Generalizable Implicit Neural Representations via Parameterized Latent Dynamics for Baroclinic Ocean Forecasting (Papers Track)
Guang Zhao (Brookhaven National Lab); Xihaier Luo (Brookhaven National Lab); Seungjun Lee (Brookhaven National Lab); Yihui Ren (Brookhaven National Lab); Shinjae Yoo (Brookhaven National Lab); Luke Van Roekel (Los Alamos National Laboratory); Balu Nadiga (Los Alamos National Laboratory); Sri Hari Krishna Narayanan (Argonne National Laboratory); Yixuan Sun (Argonne National Laboratory); Wei Xu (Brookhaven National Lab)
Abstract
Mesoscale ocean dynamics play a critical role in climate systems, governing heat transport, hurricane genesis, and drought patterns. However, simulating these processes at high resolution remains computationally prohibitive due to their nonlinear, multiscale nature and vast spatiotemporal domains.
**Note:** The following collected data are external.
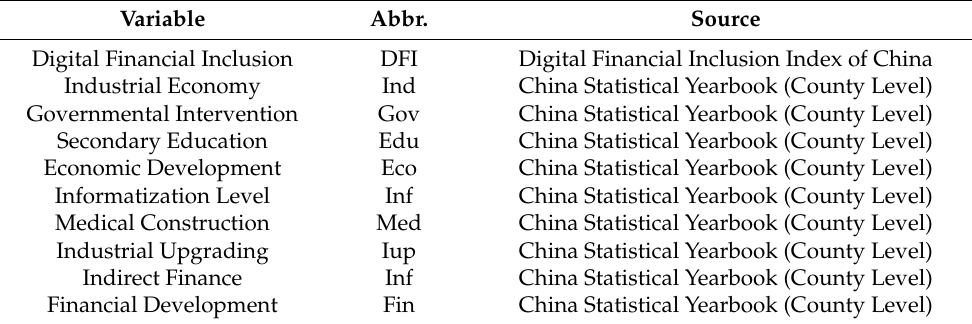
Table 1. Variable data source.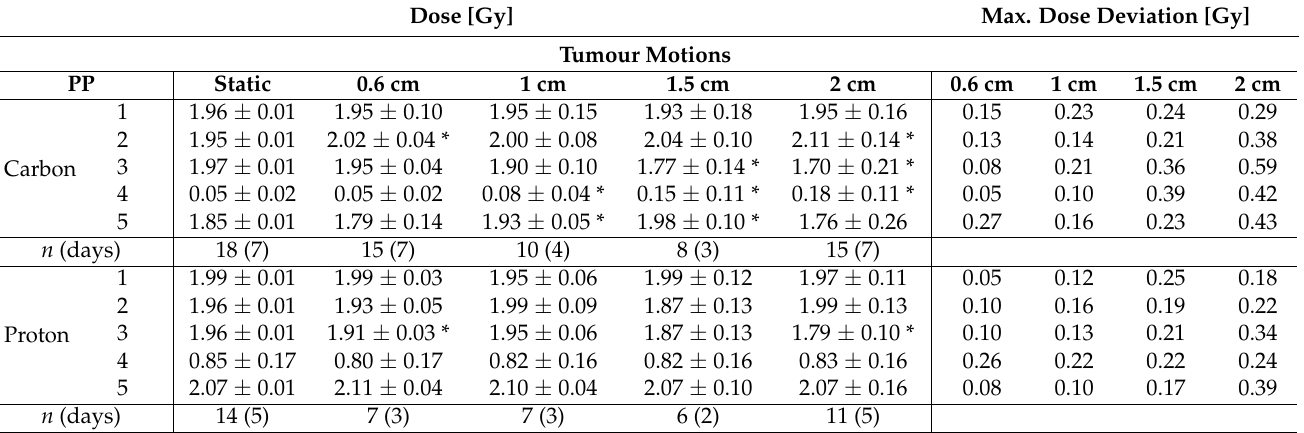
Table 2. Average dose values and their related standard deviation (SD) for the different PP locations for the carbon and proton measurements; additionally, the absolute maximal dose deviation is given, the asterisk (*) means statistically significant compared to the static measurement ( p < 0.05), n is the total number of measurements, and ‘days’ is the number of measurement days. Dose [Gy] Max. Dose Deviation [Gy] Tumour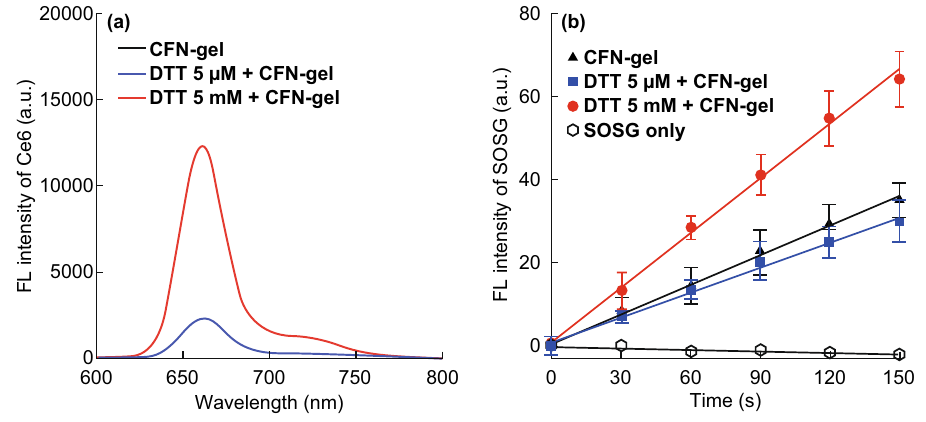
Fig. 3 Redox‑responsive turn‑on of fluorescence signal and singlet oxygen generation of CFN‑gel. a Fluorescence spectra of CFN‑gel treated with DTT (0, 5 µM or 5 mM) for 4 h ( λ ex = 400 nm), b time‑dependent increase in SOSG fluorescence of DTT‑treated CFN‑gel during 670‑nm laser irradiation ( n =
Implicit neural representations (INRs) reduce the computational costs as resolution-independent surrogates but fail in many-query scenarios (inverse modeling) requiring rapid evaluations across diverse parameters. We present \textbf{PINROD}, a novel framework combining dynamics-aware implicit neural representations with parametrized neural ordinary differential equations to address these limitations. By integrating parametric dependencies into latent dynamics, our method efficiently captures nonlinear oceanic behavior across varying boundary conditions and physical parameters. Experiments on ocean mesoscale activity data show superior accuracy over existing baselines and improved computational efficiency compared to standard numerical simulations.